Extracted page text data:
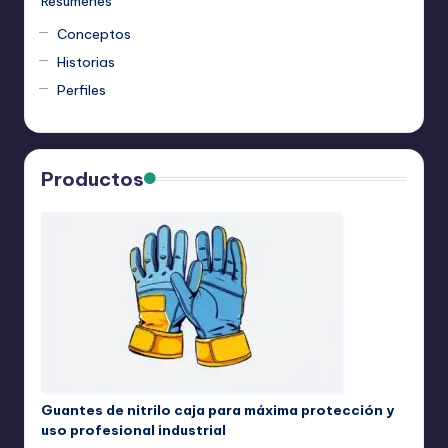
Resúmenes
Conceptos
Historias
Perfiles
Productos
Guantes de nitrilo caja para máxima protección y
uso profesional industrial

* * *

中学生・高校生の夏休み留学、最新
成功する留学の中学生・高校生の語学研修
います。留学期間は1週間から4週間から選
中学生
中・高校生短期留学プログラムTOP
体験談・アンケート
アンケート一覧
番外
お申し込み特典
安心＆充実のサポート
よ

* * *

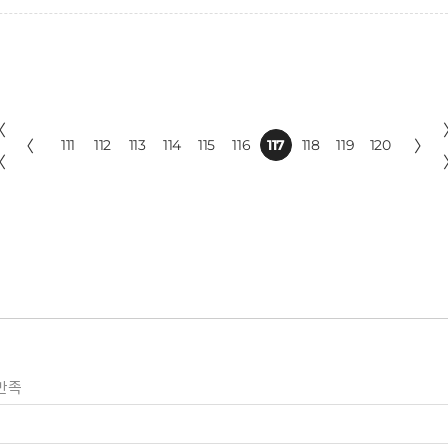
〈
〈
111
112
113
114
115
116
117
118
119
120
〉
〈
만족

● **What is required**
An exact copy of the lines above, from the one containing "Guantes de nitrilo" down to the one containing "uso profesional industrial" and including both, is the whole answer; retype it and nothing else.

● **Written solution**
Guantes de nitrilo caja para máxima protección y
uso profesional industrial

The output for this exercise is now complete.